I realized that no matter how picturesque the setting, creativity cannot be summoned. I stared at the blinking cursor for hours before giving up and scrolling down the rabbit hole of Instagram. There were days when I could not manage even a tweet’s worth of writing. I had assumed that if you sit for 5 hours in front of a screen, you will produce 2,000 words like clockwork. It doesn’t work like that. At least for me it didn’t. When it comes to writing or any other creative pursuit, showing up is a necessary but not sufficient condition for output. I struggled to accept that for a while but eventually made peace with it.
The idea for the story which eventually became Khushroo’s Canteen did come to me in a bathtub. I let my imagination run wild and egged on by fragrant bathing salts, I had a six-part series ready in my head. I wrote a short sketch and shot a breathless mail to Padmanabhan, hoping for her to say that this was going to be better than Sacred Games. On the phone that evening, she said: “There’s a lot of masala there but no meat. Where is the story?" I felt deflated and angry but took her advice. I reworked the story, including the point of view from which it was being narrated. If I may say so myself, it made the story smoother. Khushroo’s Canteen will probably be published as a multi-part series soon.

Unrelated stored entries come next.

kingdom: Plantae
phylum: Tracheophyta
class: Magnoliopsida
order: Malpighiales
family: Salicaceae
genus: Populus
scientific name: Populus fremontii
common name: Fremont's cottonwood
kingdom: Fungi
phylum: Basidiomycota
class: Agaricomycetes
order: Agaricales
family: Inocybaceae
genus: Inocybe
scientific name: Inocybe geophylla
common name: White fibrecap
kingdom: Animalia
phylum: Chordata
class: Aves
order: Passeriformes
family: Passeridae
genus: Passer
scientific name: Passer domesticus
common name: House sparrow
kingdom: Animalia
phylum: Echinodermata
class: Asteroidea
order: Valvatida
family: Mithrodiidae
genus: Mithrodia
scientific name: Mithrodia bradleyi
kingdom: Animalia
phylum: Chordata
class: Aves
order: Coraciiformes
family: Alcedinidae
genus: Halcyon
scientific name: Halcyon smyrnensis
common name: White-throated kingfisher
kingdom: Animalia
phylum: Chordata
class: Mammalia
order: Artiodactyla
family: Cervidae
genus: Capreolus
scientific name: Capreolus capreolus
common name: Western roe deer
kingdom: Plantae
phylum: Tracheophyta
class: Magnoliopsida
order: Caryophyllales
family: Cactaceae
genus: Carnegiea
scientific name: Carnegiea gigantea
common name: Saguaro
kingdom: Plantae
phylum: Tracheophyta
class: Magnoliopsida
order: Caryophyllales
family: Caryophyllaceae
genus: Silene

Writers are frequently told to “Kill your darlings". You fall in love with a character, a sentence or just a phrase and force-fit it into the storyline. It does nothing to take the story forward. Most times it actually detracts. In the short story Nostalgia, I had one such darling. “Food and sex—What else does a man live for! And if there is a severe shortage in one department, the other has to compensate." It was a loose end but I had fallen in love with it and persisted till the fourth draft. I could see that it was unnecessary but didn’t have the heart to chop it. That’s where an experienced mentor helps. Padmanabhan recognized it was a darling but never said it in as many words. She just kept asking, “How are you going to close the loop on that one?" With a heavy heart, I edited it out. I had to eat two dollops of ice cream that night (you can read Nostalgia here).
In one of our sessions, Padmanabhan asked me whether I wanted to be writer. It sounded like a loaded question and I asked her what she meant. “Being a writer," she said, “is a life-long occupation. You observe all your experiences. Consciously." I wasn’t sure I understood. But once I started writing, I realized that I was actually tapping into a reservoir of experiences I didn’t even know I had recorded. They came back as I wrote about characters, places and situations. I don’t know if it will become instinctive but I look forward to experiences now, knowing that even the bad ones could have an upshot; the germ of a story. Nobody had told me that is the first step to becoming a good writer. I wouldn’t have wasted my afternoons underlining editorials.
Swanand Kelkar works in the asset management industry and is currently on a one-year sabbatical.